Gotcha. It's been a long time since I've played and my DF capable computer is still down, so I'm still catching up on a lot of stuff. I can tell people still how to do the most basic functions of the game, but when it comes to esoterica like what does and doesn't allow for fortresses to be built, I'm a little as sea.Being in here I've learned more about modding than ever before, so thank you for your patience with me.
--this was from my previous post before you replied, sorry--
Also, ideas for the two military leaders for the ghouls and skeletons. The Skeleton is called a Crypt Lord right? Shouldn't a Ghoul be called a Grave Lord? Or maybe Grave Master? After all, if bones go in crypts, then corpses go in graves (and ghouls feed on corpses).
Is there any way to get Ghouls to feed on rotting flesh without getting unhappy thoughts from it? Or is that already done?
Also, been trying to think of ways to get units to be hit with a skill buff syndrome from something without it spreading further than you might want.
Just to be clear, you CANNOT put a caste cap on a skill level right? Like have it set up so that when a member of a caste reaches X skill level, then their ability to learn that skill will default to 0% learn rate?
Cause if you could do that, then you could set it up so that skeletons and such could learn skill levels up to a CERTAIN level dependent upon their specific caste, and no further?
Another neat idea would be more skeleton material castes depending on where you want to cap their development (assuming the above is even remotely possible). Things beyond Dreadnaught in other magical metals. Adamantine or Orichalcum would be a possibility for example.
Alternatively... okay... just bear with me here... but is it possible to have syndromes that are non infective, are recorded on their character stats, and would raise their skill level to a certain degree in a thing?
Cause, just bear with me here. What if you could give skeletons an 'inscription' syndrome? The idea is that you're recording abilities and magical programming into their bones right? So you have to give them a syndrom to do it? It wouldn't ever fade. It'd be cured if a new one was put in it's place. And the better the type of syndrom, the better off it would be.
So, just talking off the top of my head here. You take a tin bar, and you send the skeleton off to the boneshaper or inscriptionist or whatever, and the skeleton comes back with a new syndrome. "Tin Smith's Inscription". This lets the Skeleton go from No Skill in the thing, to Novice Skill in it.
It could also start off with Blood or Bone Inscription for the very basic level. Then work up to better ones over time?
Depending on how syndromes work on this (and I don't know so please, bear with me here if I'm wrong), you might not need to even 'cure' the old syndrome before placing a new one. Instead each layer would build on the other.
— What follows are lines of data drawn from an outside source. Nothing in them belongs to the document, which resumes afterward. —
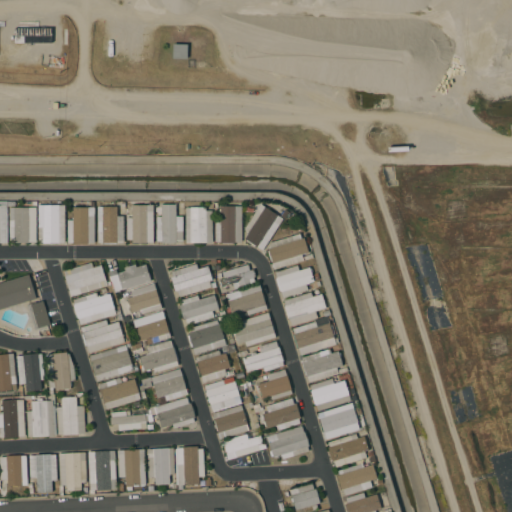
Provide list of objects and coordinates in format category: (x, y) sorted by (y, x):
building: (35, 35)
building: (178, 51)
road: (254, 116)
river: (319, 203)
building: (2, 223)
building: (140, 223)
building: (229, 223)
building: (2, 224)
building: (50, 224)
building: (52, 224)
building: (140, 224)
building: (21, 225)
building: (108, 225)
building: (109, 225)
building: (168, 225)
building: (197, 225)
building: (197, 225)
building: (228, 225)
building: (80, 226)
building: (81, 226)
building: (261, 226)
building: (260, 227)
building: (285, 251)
building: (286, 251)
road: (261, 258)
building: (237, 275)
building: (128, 277)
building: (128, 277)
building: (237, 277)
building: (83, 278)
building: (84, 279)
building: (189, 279)
building: (190, 279)
building: (292, 280)
building: (292, 280)
building: (103, 290)
building: (15, 291)
building: (15, 291)
building: (143, 299)
building: (144, 299)
building: (244, 300)
building: (246, 300)
building: (91, 307)
building: (301, 307)
building: (92, 308)
building: (197, 308)
building: (303, 308)
building: (197, 309)
building: (326, 313)
building: (38, 314)
building: (37, 315)
building: (238, 316)
building: (119, 317)
building: (321, 321)
building: (150, 328)
building: (152, 328)
building: (253, 330)
building: (254, 330)
building: (100, 335)
building: (101, 335)
building: (204, 336)
building: (205, 337)
building: (312, 337)
building: (312, 337)
road: (36, 344)
building: (136, 346)
road: (77, 349)
building: (158, 357)
building: (159, 357)
building: (263, 358)
building: (264, 358)
building: (109, 363)
building: (110, 363)
building: (212, 365)
building: (320, 365)
building: (321, 365)
building: (211, 366)
building: (6, 371)
building: (28, 371)
building: (30, 371)
building: (59, 371)
building: (61, 371)
building: (6, 372)
building: (239, 375)
building: (166, 385)
building: (167, 385)
building: (274, 385)
building: (275, 385)
building: (117, 392)
building: (118, 392)
building: (328, 393)
building: (221, 394)
building: (221, 394)
building: (328, 394)
building: (173, 413)
building: (173, 413)
road: (203, 413)
building: (280, 414)
building: (281, 414)
building: (68, 417)
building: (69, 417)
building: (11, 419)
building: (12, 419)
building: (40, 419)
building: (40, 419)
building: (125, 421)
building: (127, 421)
building: (230, 421)
building: (336, 421)
building: (337, 421)
building: (229, 422)
road: (105, 442)
building: (287, 443)
building: (287, 443)
building: (241, 445)
building: (241, 445)
building: (346, 450)
building: (347, 450)
building: (159, 464)
building: (160, 465)
building: (187, 465)
building: (188, 465)
building: (130, 466)
building: (131, 466)
building: (11, 469)
building: (12, 469)
building: (70, 469)
building: (101, 470)
building: (42, 471)
building: (42, 471)
building: (71, 471)
building: (354, 478)
building: (355, 478)
building: (121, 488)
building: (128, 488)
road: (268, 493)
building: (302, 496)
building: (304, 497)
building: (361, 503)
road: (147, 504)
road: (250, 507)
building: (386, 510)
building: (323, 511)
building: (323, 511)
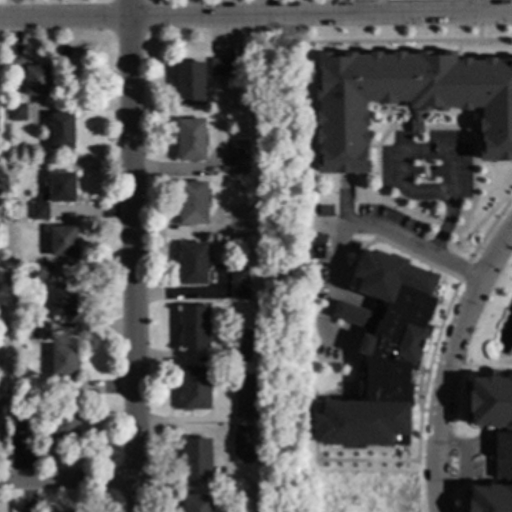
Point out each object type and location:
road: (408, 6)
road: (453, 6)
road: (373, 7)
road: (256, 15)
building: (222, 67)
building: (14, 68)
building: (227, 68)
building: (37, 81)
building: (37, 82)
building: (190, 84)
building: (190, 85)
building: (1, 96)
building: (406, 99)
building: (407, 100)
building: (16, 113)
building: (18, 113)
building: (61, 131)
building: (62, 131)
building: (191, 140)
building: (190, 141)
building: (238, 150)
road: (434, 151)
building: (239, 158)
building: (238, 167)
building: (61, 188)
building: (61, 188)
building: (193, 204)
building: (193, 205)
building: (39, 208)
building: (39, 212)
road: (363, 226)
building: (63, 242)
building: (63, 243)
building: (318, 247)
road: (135, 255)
building: (193, 264)
building: (193, 265)
building: (41, 271)
building: (40, 272)
building: (239, 274)
building: (239, 282)
building: (239, 293)
building: (62, 301)
building: (63, 301)
building: (194, 328)
building: (195, 328)
building: (40, 331)
building: (39, 332)
building: (242, 346)
building: (240, 347)
building: (382, 353)
building: (382, 356)
road: (447, 360)
building: (64, 361)
building: (64, 362)
building: (195, 389)
building: (34, 390)
building: (195, 390)
building: (243, 396)
building: (244, 397)
building: (490, 401)
building: (491, 402)
building: (12, 420)
building: (63, 428)
building: (63, 428)
building: (21, 431)
building: (22, 432)
building: (241, 445)
building: (241, 445)
building: (502, 457)
building: (503, 457)
building: (197, 460)
building: (196, 461)
road: (70, 481)
building: (490, 498)
building: (491, 499)
building: (197, 503)
building: (197, 504)
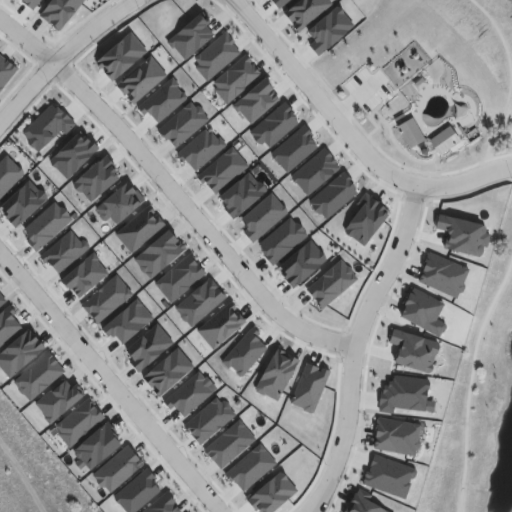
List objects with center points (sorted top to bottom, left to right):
road: (233, 2)
road: (235, 2)
road: (61, 53)
road: (349, 143)
road: (171, 194)
road: (355, 345)
road: (109, 384)
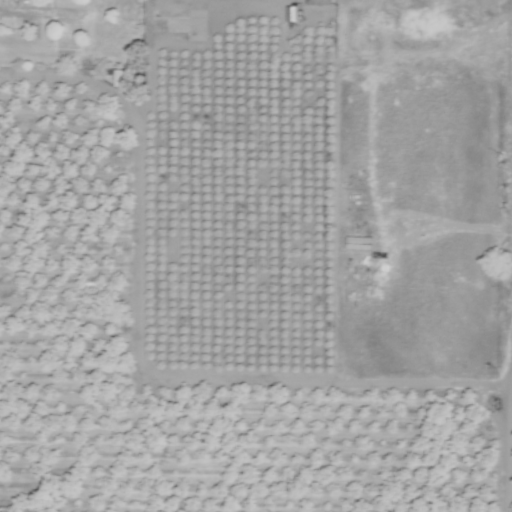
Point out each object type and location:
building: (313, 0)
building: (356, 4)
building: (426, 20)
building: (353, 39)
building: (120, 78)
crop: (255, 298)
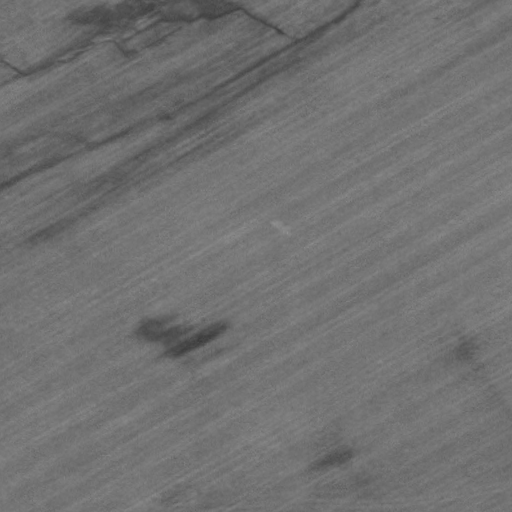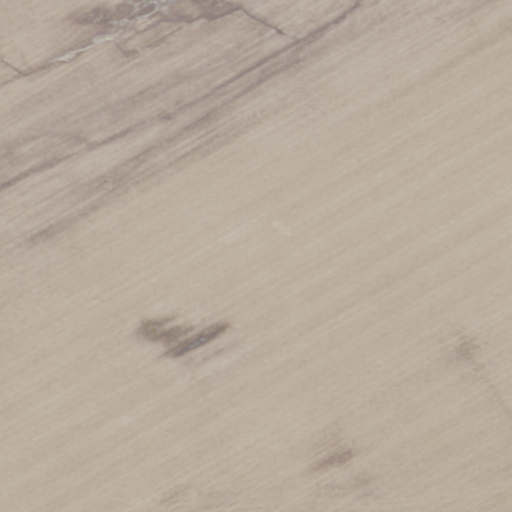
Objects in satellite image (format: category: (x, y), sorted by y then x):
crop: (256, 255)
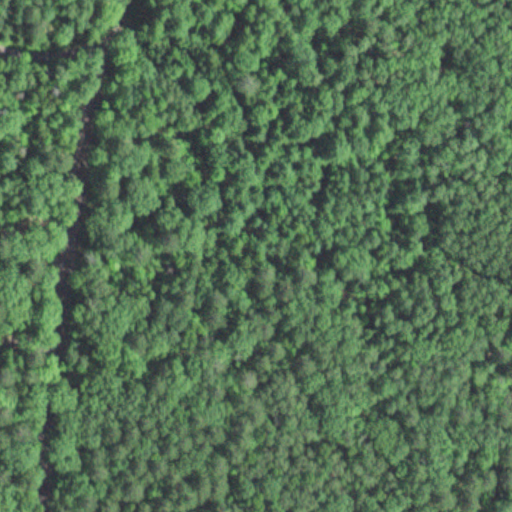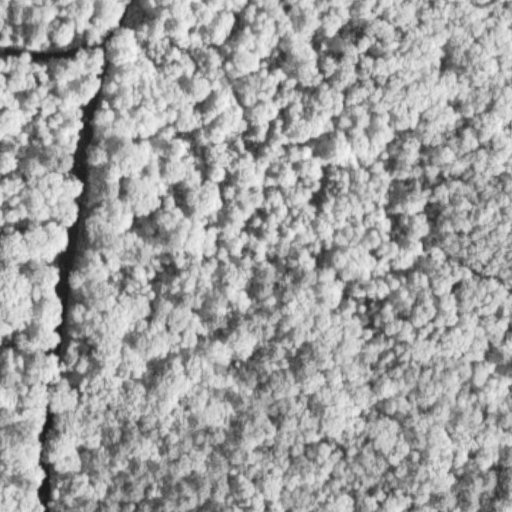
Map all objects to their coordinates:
road: (76, 254)
road: (334, 274)
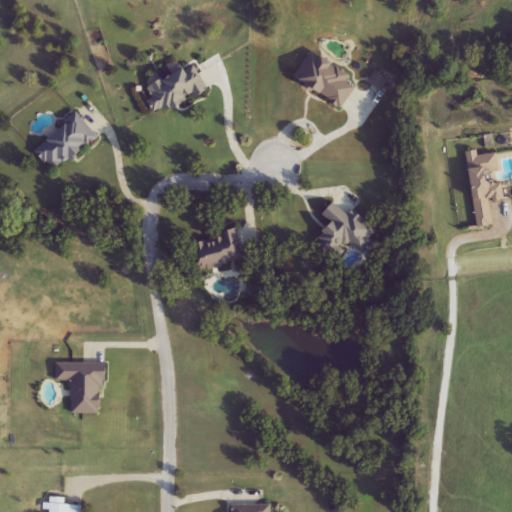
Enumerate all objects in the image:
building: (328, 80)
building: (328, 80)
building: (176, 92)
building: (176, 92)
road: (230, 132)
road: (333, 135)
building: (69, 143)
building: (70, 144)
road: (121, 176)
building: (349, 233)
building: (349, 234)
road: (476, 235)
building: (218, 254)
building: (218, 254)
road: (156, 288)
road: (448, 357)
building: (85, 387)
building: (86, 387)
road: (119, 478)
building: (62, 506)
building: (62, 506)
building: (254, 510)
building: (255, 510)
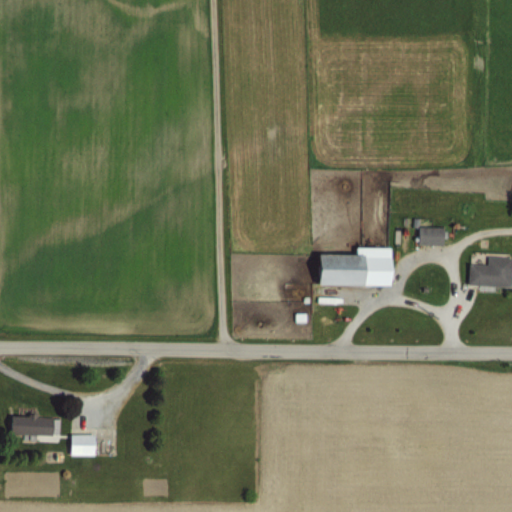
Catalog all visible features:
crop: (216, 152)
road: (218, 175)
building: (425, 233)
building: (426, 235)
road: (436, 251)
building: (346, 266)
building: (329, 269)
building: (485, 270)
building: (485, 272)
road: (452, 285)
road: (392, 298)
road: (256, 351)
road: (81, 394)
building: (26, 425)
building: (26, 425)
crop: (254, 431)
building: (75, 443)
building: (78, 446)
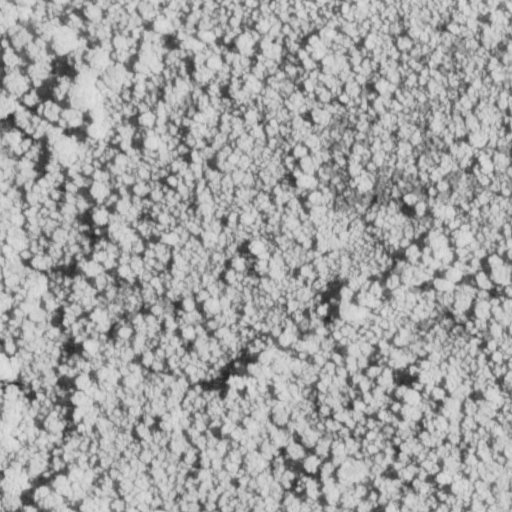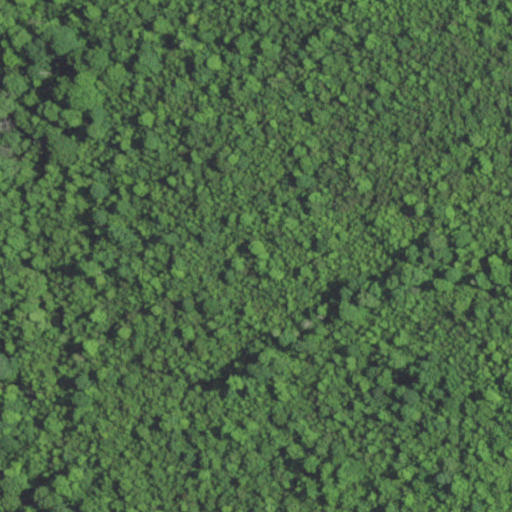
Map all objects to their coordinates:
park: (255, 256)
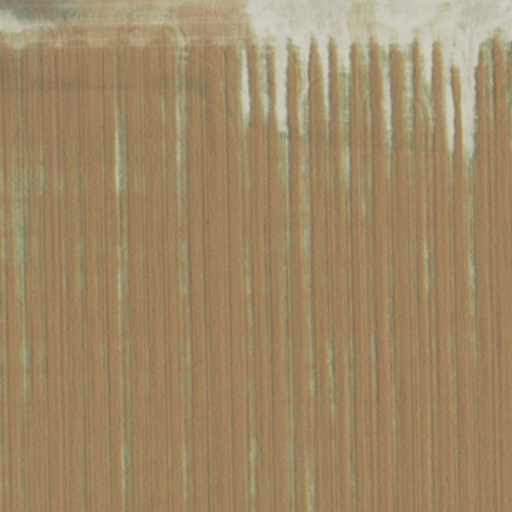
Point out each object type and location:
crop: (256, 256)
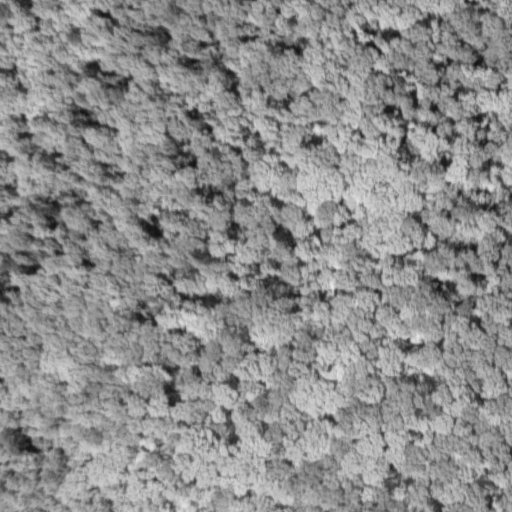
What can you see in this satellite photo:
road: (490, 10)
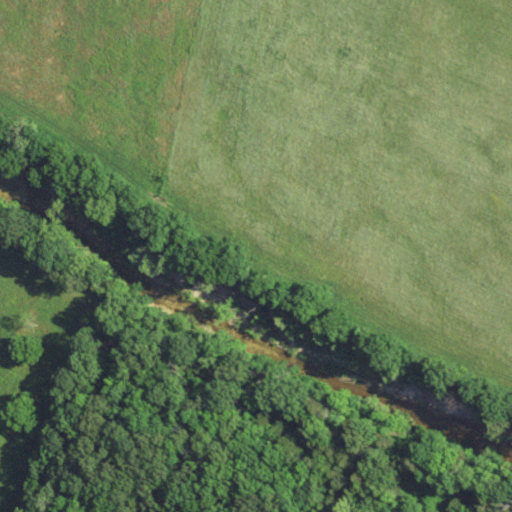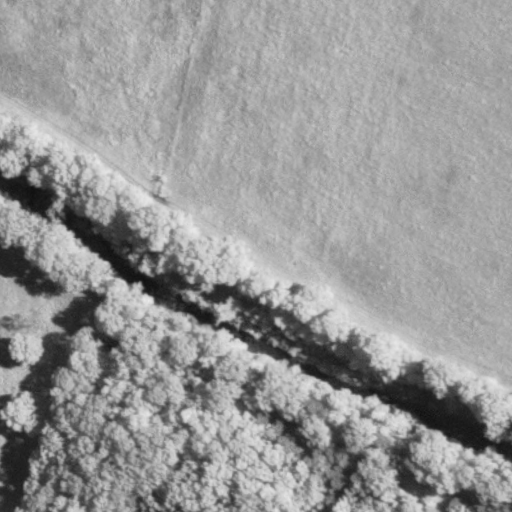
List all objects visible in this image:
river: (250, 303)
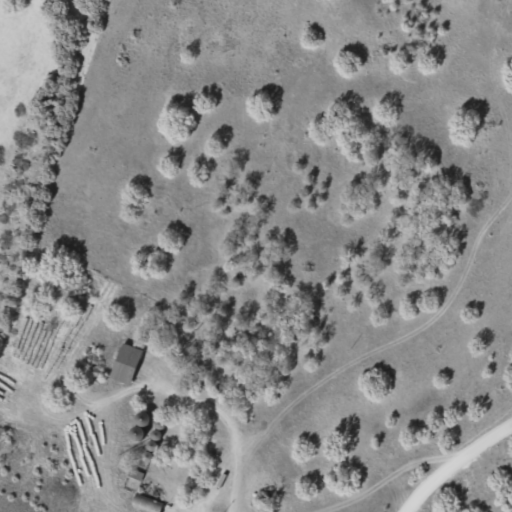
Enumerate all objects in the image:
building: (127, 364)
road: (440, 441)
building: (143, 502)
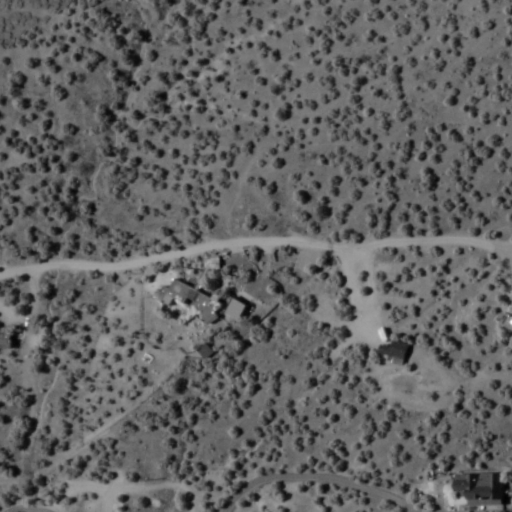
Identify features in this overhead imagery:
road: (254, 253)
building: (418, 282)
building: (189, 297)
building: (235, 307)
building: (509, 320)
building: (395, 351)
building: (478, 490)
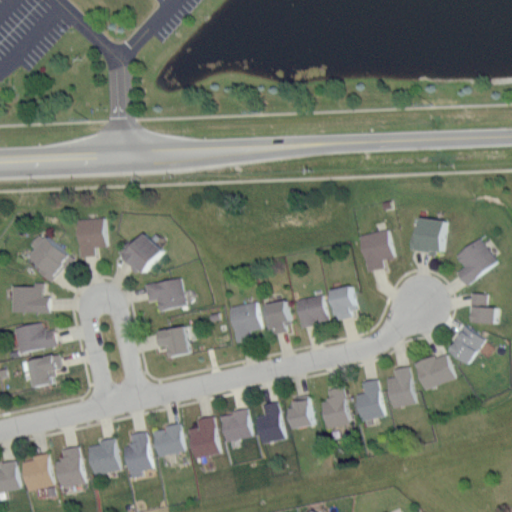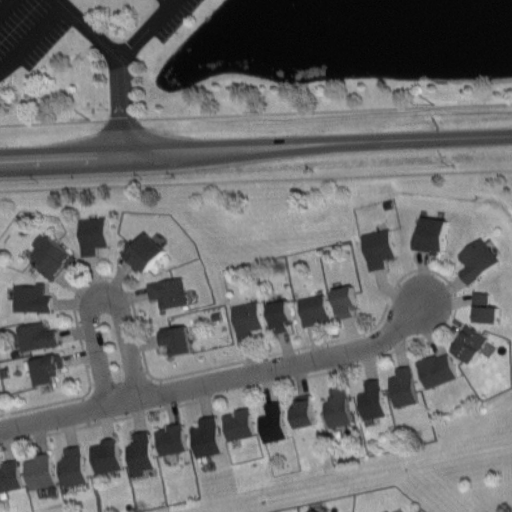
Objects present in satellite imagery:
road: (5, 5)
road: (161, 13)
parking lot: (169, 13)
parking lot: (30, 29)
road: (33, 35)
road: (134, 44)
road: (119, 73)
road: (324, 110)
road: (121, 118)
road: (53, 121)
road: (256, 150)
road: (255, 178)
building: (430, 233)
building: (94, 234)
building: (94, 234)
building: (434, 234)
building: (379, 248)
building: (379, 248)
building: (142, 251)
building: (148, 252)
building: (53, 256)
building: (53, 256)
building: (477, 260)
building: (478, 260)
building: (169, 291)
building: (169, 292)
road: (98, 295)
building: (32, 297)
building: (32, 298)
building: (346, 300)
building: (348, 300)
road: (386, 304)
building: (484, 307)
building: (315, 308)
building: (486, 309)
building: (314, 310)
building: (282, 314)
building: (283, 314)
building: (248, 319)
building: (248, 319)
building: (38, 336)
building: (37, 337)
building: (178, 338)
building: (181, 341)
building: (470, 342)
building: (470, 344)
building: (46, 368)
building: (48, 368)
building: (437, 369)
building: (437, 370)
road: (220, 377)
building: (403, 387)
building: (404, 387)
building: (372, 400)
building: (373, 400)
building: (338, 407)
building: (338, 407)
building: (305, 411)
building: (304, 412)
building: (274, 422)
building: (272, 423)
building: (238, 424)
building: (239, 424)
building: (207, 437)
building: (207, 437)
building: (172, 438)
building: (171, 439)
building: (141, 453)
building: (142, 453)
building: (108, 455)
building: (106, 456)
building: (73, 467)
building: (74, 467)
building: (41, 471)
building: (42, 471)
building: (11, 475)
building: (11, 476)
building: (318, 511)
building: (320, 511)
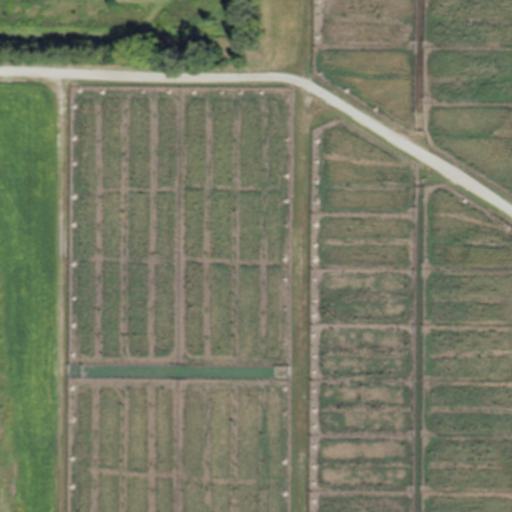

It depends on if syndromes would stack or not. For example, if syndromes go "give +X to skill" then you'd need to cure the previous inscription syndrome before applying the new one. Otherwise they'd stack oddly (so a Bone inscription gives +1 skill, bringing someone up to dabbling if they have it. A Tin inscription gives +2, bringing them up to novice if they have it. Under this system, if they had both, they'd get +3 total, or Adequate skill).
Now, if syndromes can instead give a FLAT RATE to their ability. EG: The syndrome says "This person now has X skill", then you wouldn't need to erase previous syndromes. Rather, you'd just have them at that skill. So if somebody has Bone (this person is now dabbling skill) and tin (this person is now novice skill), then the system would either default to whichever was applied last, or whichever gives the largest buff right? (assuming it functions this way at all)
Depending on how much of a skill buff you'd want each level of the syndrome to apply, you'd need as many as 16 different materials for the production of these 'inscriptions'. Or you could have them jump 2 levels and only need 8 materials.
If I'm recalling correctly about castes and transformations, then changing a skeleton from one state to another would result in these syndromes, and thus their skill buffs, being lost entirely. Which would only make sense since you'd be erasing the inscriptions as you replace the bones of the skeleton with new materials.
I have no idea how much of this is possible, but maybe this will help put you on a path towards getting a similar system implemented?
edit: Another method rather than removing them. Is just have each material of syndrome give a +1 to the relevant skill, and not stack with the same material syndrome (which I think is built in. Can't catch the same sickness over and over right?) So simple expense of each material will keep skill levels rising at a steady rate?